Dive capacities of air-breathing vertebrates are dictated by onboard O₂ stores, suggesting that physiological specializations of diving birds like penguins may have involved adaptive changes in convective O₂ transport. It has been hypothesized that increased hemoglobin (Hb)-O₂ affinity improves pulmonary O₂ extraction and enhance capacities for breath-hold diving. To investigate evolved changes in Hb function associated with the aquatic specialization of penguins, we integrated comparative measurements of whole-blood and purified native Hbs with protein engineering experiments based on site-directed mutagenesis.

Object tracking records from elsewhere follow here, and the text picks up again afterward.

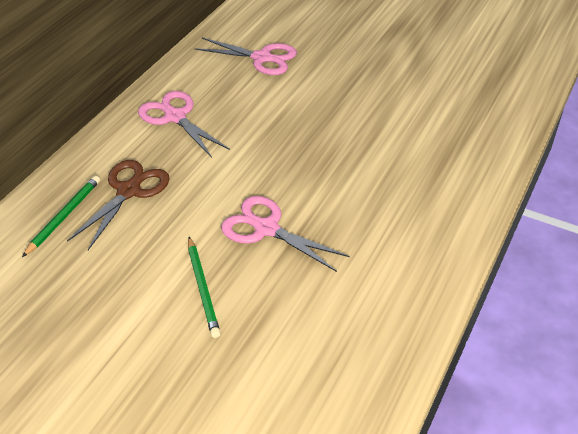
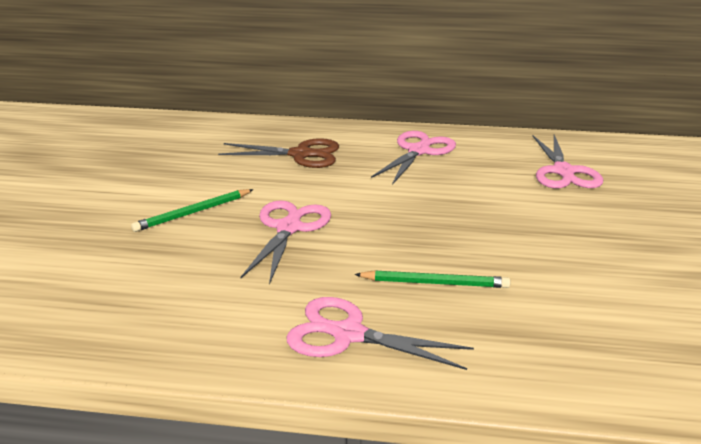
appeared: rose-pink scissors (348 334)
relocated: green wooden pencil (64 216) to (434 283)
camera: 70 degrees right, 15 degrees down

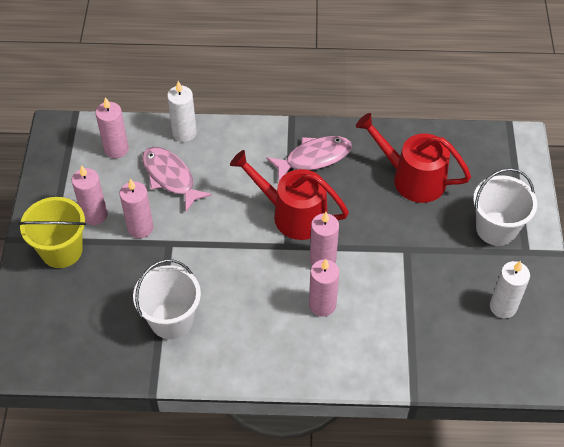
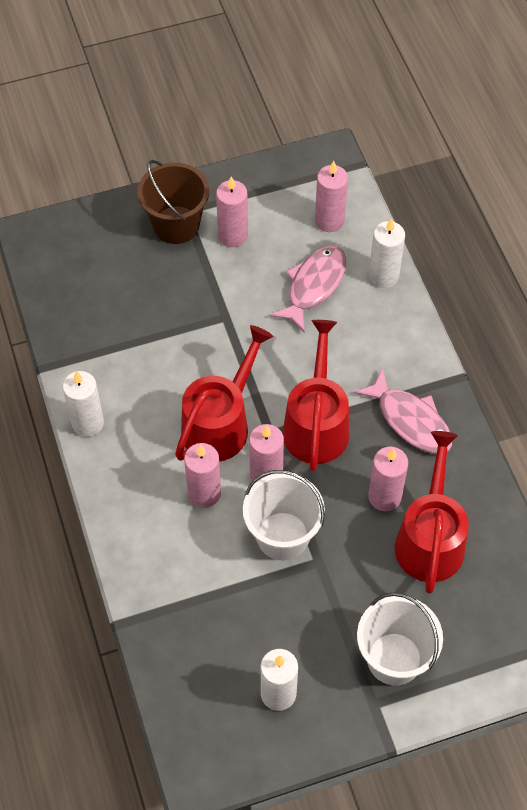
appeared: pure white candle (88 423); scarlet sprinkling can (220 424)
relocated: rose-pink candle (140 228) to (384 497); pure white sand bucket (171 320) to (282 536)
colour: yellow sand bucket (61 250) to dark brown sand bucket (176 225)
camera: 70 degrees right, 5 degrees up

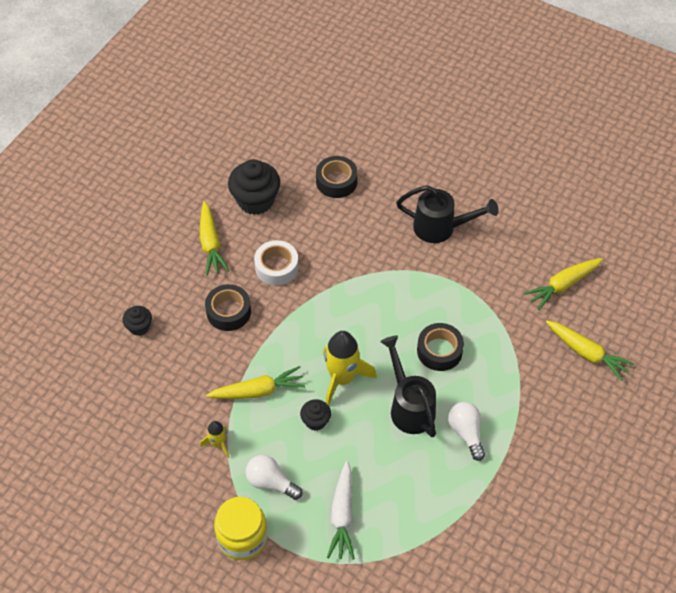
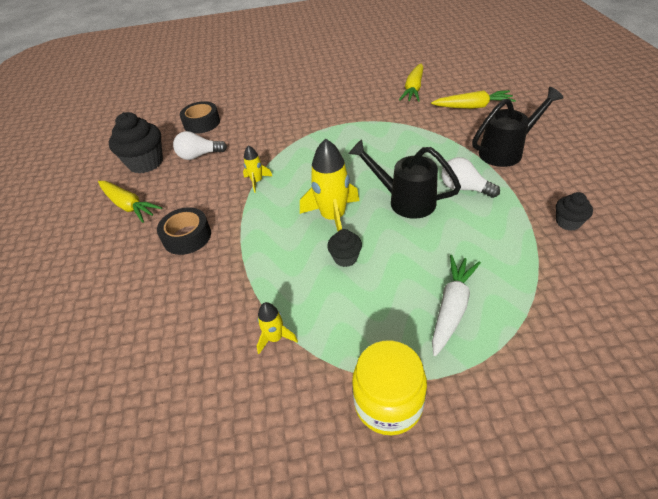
missing: yellow toy carrot (258 391); pure white tape (276 267); black tape (439 351)
appeared: yellow rocket (257 181)
relocated: black muffin (139 327) to (568 222); pure white bulb (271 482) to (199 155); black sprinkling can (441 228) to (506 151)
spun: pure white toy carrot (342 515) = (452 308) 120 degrees counterclockwise
camera: 35 degrees left, 10 degrees down

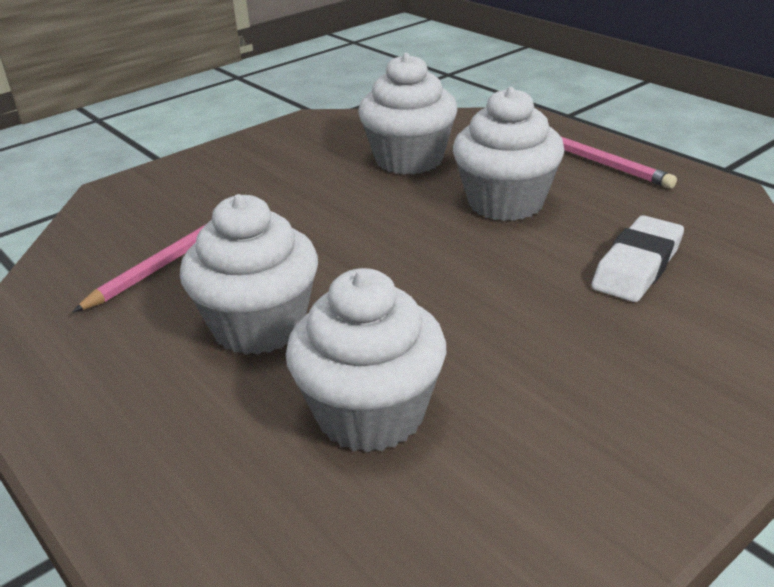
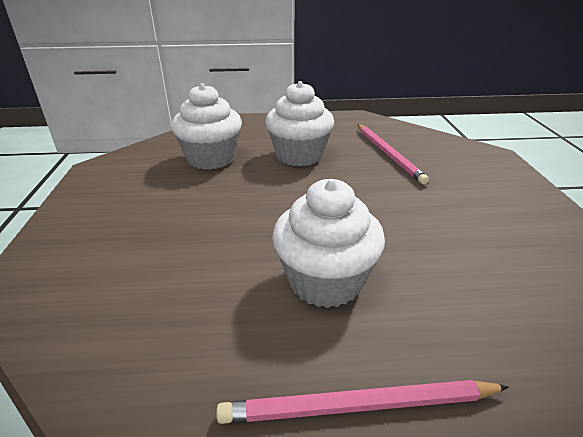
missing: pure white muffin (409 159); pure white eraser (637 266)
camera: 125 degrees right, 0 degrees up

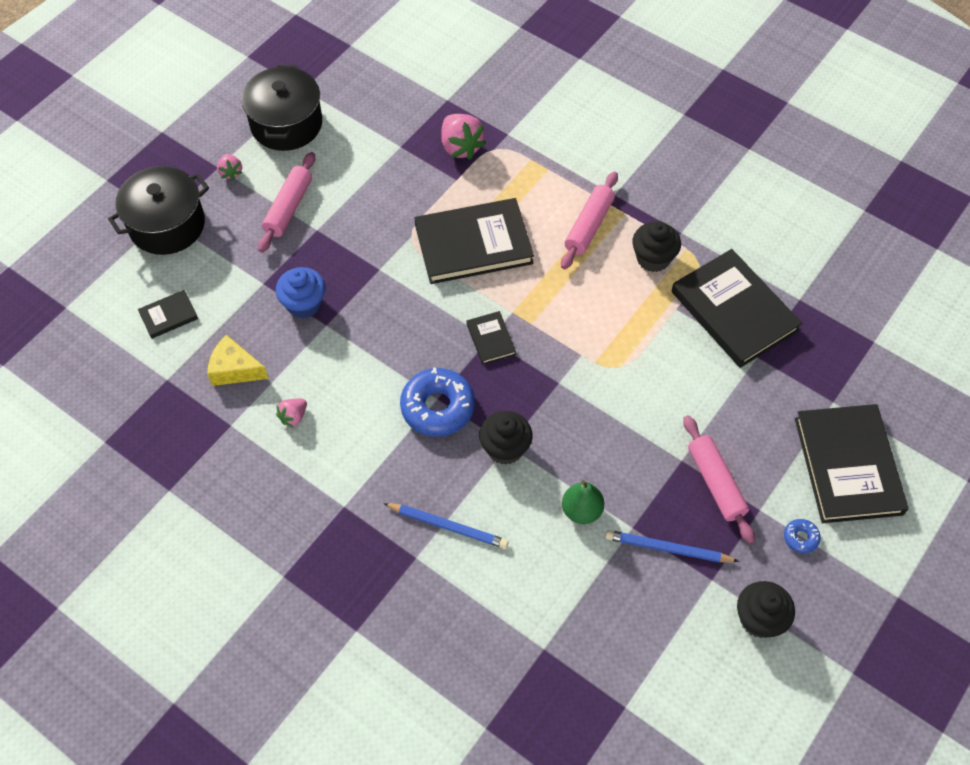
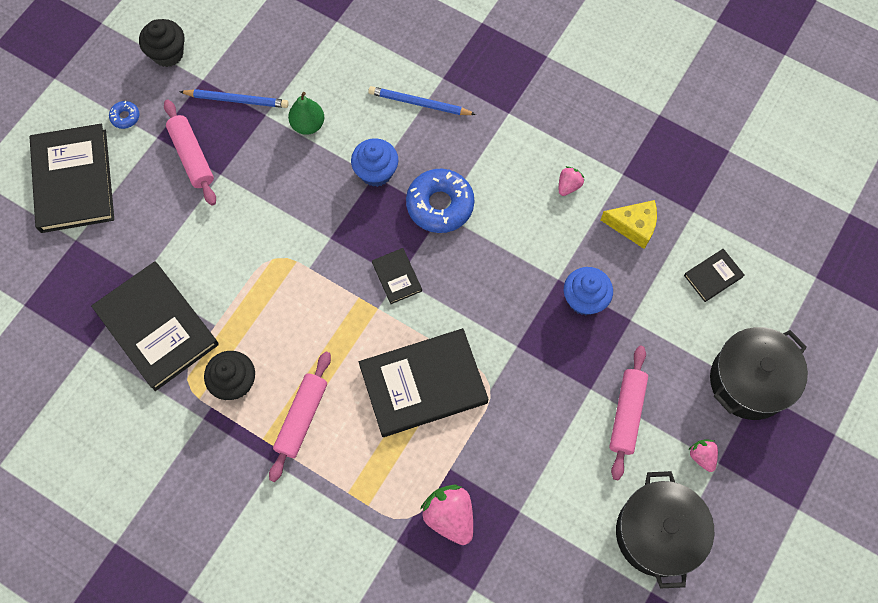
colour: black muffin (505 448) to blue muffin (376 172)
camera: 175 degrees right, 10 degrees up

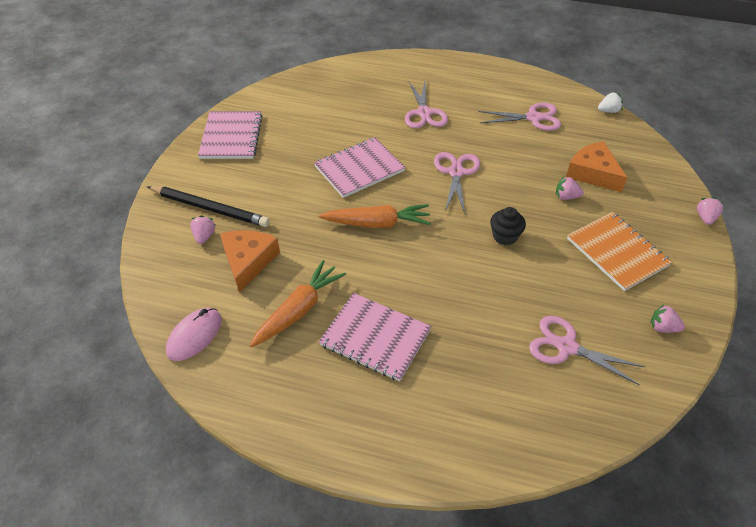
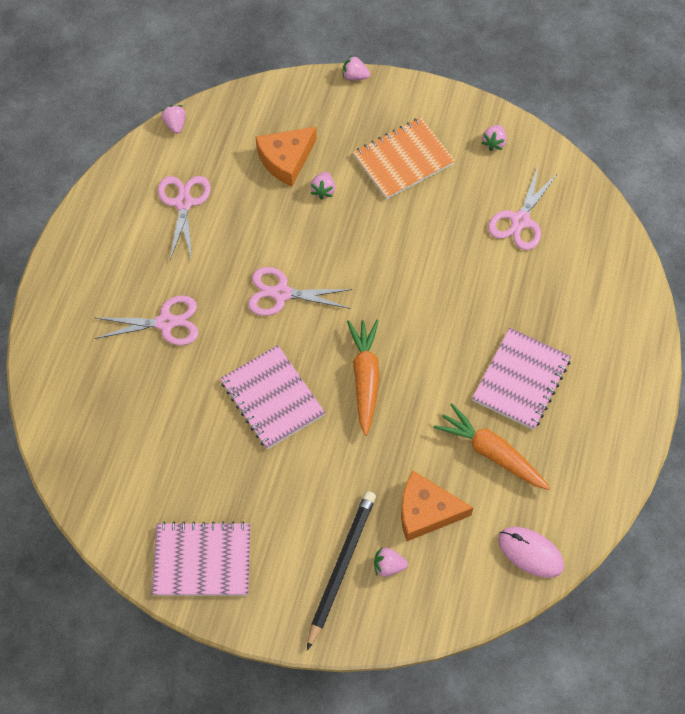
missing: black muffin (505 236)
colour: pure white strawberry (608 111) to rose-pink strawberry (175 124)
camera: 90 degrees left, 15 degrees up

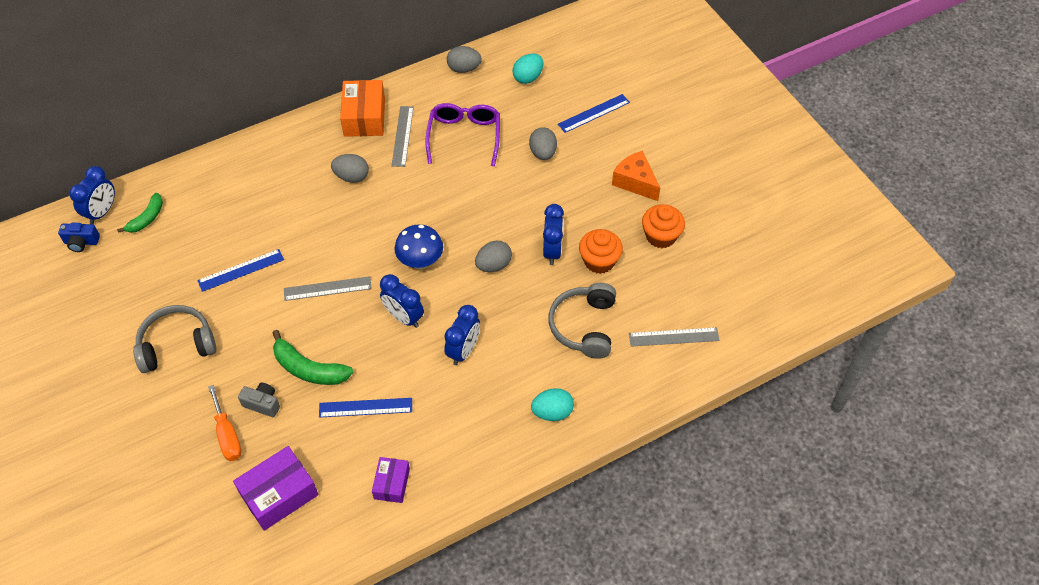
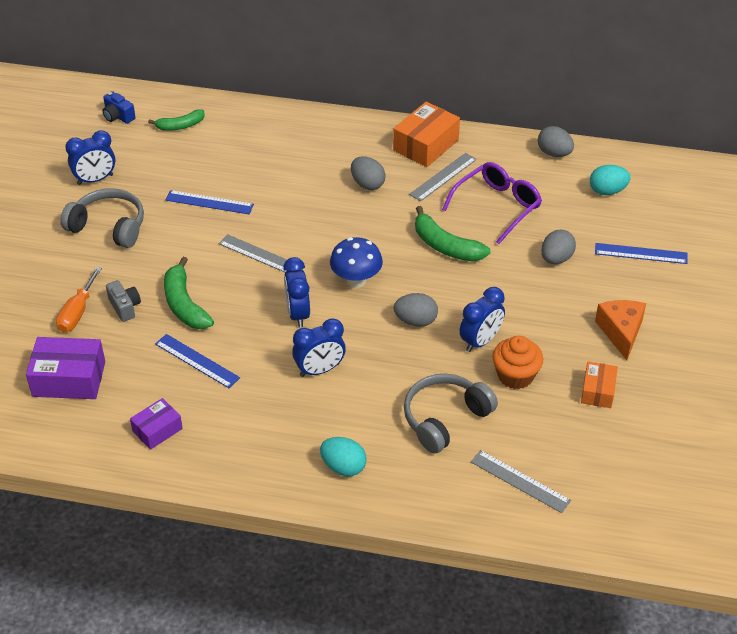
appeared: green toy banana (445 246)
relocated: blue bedside clock (102 212) to (95 179)
exchanged: bright orange muffin (661 236) to bright orange package (598 391)
camera: 40 degrees right, 10 degrees down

We reconstructed and resurrected ancestral Hbs representing the common ancestor of penguins and the more ancient ancestor shared by penguins and their closest nondiving relatives (order Procellariiformes, which includes albatrosses, shearwaters, petrels, and storm petrels). These two ancestors bracket the phylogenetic interval in which penguin-specific changes in Hb function would have evolved. The experiments revealed that penguins evolved a derived increase in Hb-O₂ affinity and a greatly augmented Bohr effect (reduced Hb-O₂ affinity at low pH). Although an increased Hb-O₂ affinity reduces the gradient for O₂ diffusion from systemic capillaries to metabolizing cells, this can be compensated by a concomitant enhancement of the Bohr effect, thereby promoting O₂ unloading in acidified tissues. We suggest that the evolved increase in Hb-O₂ affinity in combination with the augmented Bohr effect maximizes both O₂ extraction from the lungs and O₂ unloading from the blood, allowing penguins to fully utilize their onboard O₂ stores and maximize underwater foraging time.

Competing Interest Statement

The authors have declared no competing interest.